__EXERCISE__:
Which lines in the material below contain the word "navigate"? Copy each of those lines in full.

__PROVIDED ENTRIES__:
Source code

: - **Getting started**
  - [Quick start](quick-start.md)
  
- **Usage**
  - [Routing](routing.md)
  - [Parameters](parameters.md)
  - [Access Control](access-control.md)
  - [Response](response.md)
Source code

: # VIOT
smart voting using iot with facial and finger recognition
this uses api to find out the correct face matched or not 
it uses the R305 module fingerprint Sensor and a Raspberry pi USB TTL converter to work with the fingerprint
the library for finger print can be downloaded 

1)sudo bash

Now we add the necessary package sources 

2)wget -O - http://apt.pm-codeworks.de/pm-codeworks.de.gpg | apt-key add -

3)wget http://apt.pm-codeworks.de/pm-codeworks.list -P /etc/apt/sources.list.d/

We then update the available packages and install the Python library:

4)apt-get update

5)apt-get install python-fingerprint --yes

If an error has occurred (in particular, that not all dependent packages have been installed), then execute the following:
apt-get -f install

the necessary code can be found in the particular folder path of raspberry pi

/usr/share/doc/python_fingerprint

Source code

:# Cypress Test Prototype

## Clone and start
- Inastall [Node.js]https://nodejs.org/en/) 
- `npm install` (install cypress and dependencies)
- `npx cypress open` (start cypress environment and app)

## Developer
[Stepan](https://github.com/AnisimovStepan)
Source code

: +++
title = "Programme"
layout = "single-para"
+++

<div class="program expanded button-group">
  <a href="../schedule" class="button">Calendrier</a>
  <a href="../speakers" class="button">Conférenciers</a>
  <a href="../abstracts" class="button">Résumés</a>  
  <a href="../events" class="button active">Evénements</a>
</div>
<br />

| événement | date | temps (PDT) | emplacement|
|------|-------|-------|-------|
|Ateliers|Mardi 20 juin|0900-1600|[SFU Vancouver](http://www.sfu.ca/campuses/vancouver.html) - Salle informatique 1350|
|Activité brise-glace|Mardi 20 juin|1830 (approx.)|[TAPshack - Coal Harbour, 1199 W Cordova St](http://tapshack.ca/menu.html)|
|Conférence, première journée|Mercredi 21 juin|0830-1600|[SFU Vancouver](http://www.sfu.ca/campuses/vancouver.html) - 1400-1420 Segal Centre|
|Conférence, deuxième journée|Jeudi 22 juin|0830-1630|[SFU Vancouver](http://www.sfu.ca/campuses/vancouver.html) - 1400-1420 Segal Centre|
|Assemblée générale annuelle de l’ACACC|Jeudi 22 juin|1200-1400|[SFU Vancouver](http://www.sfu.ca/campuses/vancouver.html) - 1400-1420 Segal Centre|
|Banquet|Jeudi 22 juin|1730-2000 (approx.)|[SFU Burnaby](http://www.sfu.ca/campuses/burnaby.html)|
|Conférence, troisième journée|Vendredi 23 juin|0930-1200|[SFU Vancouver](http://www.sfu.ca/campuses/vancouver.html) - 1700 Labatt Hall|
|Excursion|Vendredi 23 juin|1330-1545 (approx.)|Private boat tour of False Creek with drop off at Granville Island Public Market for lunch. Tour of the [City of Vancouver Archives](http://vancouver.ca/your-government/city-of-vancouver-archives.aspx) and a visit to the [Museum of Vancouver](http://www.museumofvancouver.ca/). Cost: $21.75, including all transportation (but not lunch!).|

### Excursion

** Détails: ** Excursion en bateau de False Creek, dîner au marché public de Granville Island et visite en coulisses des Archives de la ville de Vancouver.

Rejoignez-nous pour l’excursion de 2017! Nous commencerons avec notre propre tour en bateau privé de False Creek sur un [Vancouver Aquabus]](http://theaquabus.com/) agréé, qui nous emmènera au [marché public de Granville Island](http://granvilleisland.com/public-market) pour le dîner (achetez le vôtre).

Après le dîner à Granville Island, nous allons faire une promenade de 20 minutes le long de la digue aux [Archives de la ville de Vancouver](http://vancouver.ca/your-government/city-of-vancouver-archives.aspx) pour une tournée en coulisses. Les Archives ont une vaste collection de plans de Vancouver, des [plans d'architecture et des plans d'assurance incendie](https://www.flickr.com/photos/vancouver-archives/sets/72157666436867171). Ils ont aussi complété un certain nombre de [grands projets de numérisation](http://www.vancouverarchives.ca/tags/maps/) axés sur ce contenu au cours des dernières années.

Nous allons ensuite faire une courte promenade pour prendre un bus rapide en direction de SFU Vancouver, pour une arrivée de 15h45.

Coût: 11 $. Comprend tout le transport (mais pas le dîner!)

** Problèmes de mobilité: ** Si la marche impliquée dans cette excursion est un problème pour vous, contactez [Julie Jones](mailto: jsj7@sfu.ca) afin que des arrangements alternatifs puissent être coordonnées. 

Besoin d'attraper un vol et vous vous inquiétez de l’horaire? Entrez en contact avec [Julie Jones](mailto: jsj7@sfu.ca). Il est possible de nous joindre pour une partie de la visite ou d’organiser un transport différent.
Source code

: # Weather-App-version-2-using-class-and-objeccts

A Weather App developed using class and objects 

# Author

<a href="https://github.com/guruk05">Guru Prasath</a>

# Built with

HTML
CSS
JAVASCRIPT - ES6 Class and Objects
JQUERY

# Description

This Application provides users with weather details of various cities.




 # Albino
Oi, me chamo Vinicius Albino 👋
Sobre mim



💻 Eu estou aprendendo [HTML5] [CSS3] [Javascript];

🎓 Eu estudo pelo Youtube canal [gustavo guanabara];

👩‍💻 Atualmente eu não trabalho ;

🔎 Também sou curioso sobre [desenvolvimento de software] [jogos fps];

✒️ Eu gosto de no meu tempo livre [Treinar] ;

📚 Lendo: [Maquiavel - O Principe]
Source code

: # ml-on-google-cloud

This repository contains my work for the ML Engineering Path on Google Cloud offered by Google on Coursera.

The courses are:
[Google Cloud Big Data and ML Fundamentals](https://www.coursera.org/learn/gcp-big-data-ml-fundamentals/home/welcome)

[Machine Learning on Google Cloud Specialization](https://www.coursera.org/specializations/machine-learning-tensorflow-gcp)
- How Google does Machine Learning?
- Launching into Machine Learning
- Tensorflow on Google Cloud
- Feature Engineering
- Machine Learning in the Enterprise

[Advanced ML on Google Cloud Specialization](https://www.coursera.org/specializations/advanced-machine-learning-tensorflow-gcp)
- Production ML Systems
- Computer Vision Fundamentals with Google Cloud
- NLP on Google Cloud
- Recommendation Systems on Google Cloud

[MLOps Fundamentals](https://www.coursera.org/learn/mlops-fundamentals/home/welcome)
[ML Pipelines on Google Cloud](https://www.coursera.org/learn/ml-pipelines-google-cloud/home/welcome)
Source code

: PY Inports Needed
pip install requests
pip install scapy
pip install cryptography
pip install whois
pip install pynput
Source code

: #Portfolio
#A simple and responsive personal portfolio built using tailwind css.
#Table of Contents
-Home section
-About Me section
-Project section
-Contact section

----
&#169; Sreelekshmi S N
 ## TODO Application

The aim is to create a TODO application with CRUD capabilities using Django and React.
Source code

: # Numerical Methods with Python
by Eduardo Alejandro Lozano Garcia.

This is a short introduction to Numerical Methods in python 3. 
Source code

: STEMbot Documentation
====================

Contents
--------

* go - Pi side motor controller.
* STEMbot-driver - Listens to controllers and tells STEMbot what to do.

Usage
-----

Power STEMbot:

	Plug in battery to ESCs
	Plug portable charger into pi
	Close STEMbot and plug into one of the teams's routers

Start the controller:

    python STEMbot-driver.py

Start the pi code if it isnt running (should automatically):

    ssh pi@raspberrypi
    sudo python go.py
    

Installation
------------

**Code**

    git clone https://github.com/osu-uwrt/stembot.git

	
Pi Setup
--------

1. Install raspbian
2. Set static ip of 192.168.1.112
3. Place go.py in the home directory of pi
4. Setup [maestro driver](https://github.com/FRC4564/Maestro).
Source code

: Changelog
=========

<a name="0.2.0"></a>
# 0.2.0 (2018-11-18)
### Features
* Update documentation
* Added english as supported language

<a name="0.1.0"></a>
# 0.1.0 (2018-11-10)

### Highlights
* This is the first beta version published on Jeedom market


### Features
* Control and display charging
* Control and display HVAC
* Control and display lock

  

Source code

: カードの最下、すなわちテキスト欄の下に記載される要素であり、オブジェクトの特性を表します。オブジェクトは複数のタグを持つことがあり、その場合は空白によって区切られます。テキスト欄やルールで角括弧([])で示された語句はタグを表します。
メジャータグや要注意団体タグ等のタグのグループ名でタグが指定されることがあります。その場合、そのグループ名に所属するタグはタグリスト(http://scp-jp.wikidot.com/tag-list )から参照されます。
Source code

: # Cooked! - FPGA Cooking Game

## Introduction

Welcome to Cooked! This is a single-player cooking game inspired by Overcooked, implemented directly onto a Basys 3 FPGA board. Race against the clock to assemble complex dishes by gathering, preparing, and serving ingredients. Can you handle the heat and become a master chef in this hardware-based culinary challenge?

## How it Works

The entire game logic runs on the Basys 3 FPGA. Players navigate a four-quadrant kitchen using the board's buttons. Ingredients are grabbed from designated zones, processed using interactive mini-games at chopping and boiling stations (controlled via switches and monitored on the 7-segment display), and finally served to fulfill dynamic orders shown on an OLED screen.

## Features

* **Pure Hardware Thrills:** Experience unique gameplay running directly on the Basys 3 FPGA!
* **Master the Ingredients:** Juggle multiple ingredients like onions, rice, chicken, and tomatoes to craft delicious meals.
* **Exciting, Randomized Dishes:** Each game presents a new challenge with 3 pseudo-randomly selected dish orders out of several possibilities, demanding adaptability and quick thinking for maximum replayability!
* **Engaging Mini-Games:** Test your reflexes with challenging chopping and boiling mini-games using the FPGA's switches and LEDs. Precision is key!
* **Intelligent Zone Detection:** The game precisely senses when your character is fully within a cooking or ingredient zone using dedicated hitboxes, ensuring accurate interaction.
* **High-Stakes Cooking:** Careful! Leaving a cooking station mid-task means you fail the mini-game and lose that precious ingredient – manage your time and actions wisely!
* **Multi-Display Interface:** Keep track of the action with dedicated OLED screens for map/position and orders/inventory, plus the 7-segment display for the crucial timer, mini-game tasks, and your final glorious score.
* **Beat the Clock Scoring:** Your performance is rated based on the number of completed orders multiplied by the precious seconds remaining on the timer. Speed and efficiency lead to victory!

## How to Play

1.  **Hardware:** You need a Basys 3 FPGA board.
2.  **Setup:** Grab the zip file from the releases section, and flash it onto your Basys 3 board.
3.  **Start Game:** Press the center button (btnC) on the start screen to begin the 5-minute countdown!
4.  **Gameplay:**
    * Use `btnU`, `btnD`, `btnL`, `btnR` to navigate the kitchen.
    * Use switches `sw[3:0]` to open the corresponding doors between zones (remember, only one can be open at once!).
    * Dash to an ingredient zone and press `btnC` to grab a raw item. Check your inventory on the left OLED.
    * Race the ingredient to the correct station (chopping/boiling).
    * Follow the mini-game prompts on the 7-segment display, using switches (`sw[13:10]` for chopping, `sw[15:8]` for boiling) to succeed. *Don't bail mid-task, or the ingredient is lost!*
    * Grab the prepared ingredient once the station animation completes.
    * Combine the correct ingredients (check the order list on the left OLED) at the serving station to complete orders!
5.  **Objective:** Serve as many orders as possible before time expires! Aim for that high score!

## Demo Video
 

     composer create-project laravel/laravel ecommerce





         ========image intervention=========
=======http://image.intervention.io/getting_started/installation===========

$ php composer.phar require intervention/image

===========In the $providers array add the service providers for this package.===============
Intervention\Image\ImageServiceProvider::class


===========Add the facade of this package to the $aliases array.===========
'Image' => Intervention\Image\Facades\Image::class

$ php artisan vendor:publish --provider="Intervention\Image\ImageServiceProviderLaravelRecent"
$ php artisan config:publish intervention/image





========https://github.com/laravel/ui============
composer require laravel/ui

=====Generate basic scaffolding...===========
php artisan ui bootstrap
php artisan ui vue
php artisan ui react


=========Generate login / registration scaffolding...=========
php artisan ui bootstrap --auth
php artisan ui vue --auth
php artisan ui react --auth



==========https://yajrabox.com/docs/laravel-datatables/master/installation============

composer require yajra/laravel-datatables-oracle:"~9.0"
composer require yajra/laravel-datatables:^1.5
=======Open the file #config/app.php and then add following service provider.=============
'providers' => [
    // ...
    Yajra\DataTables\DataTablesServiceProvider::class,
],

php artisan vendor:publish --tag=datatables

__RESULT__:
The entire game logic runs on the Basys 3 FPGA. Players navigate a four-quadrant kitchen using the board's buttons. Ingredients are grabbed from designated zones, processed using interactive mini-games at chopping and boiling stations (controlled via switches and monitored on the 7-segment display), and finally served to fulfill dynamic orders shown on an OLED screen.
    * Use `btnU`, `btnD`, `btnL`, `btnR` to navigate the kitchen.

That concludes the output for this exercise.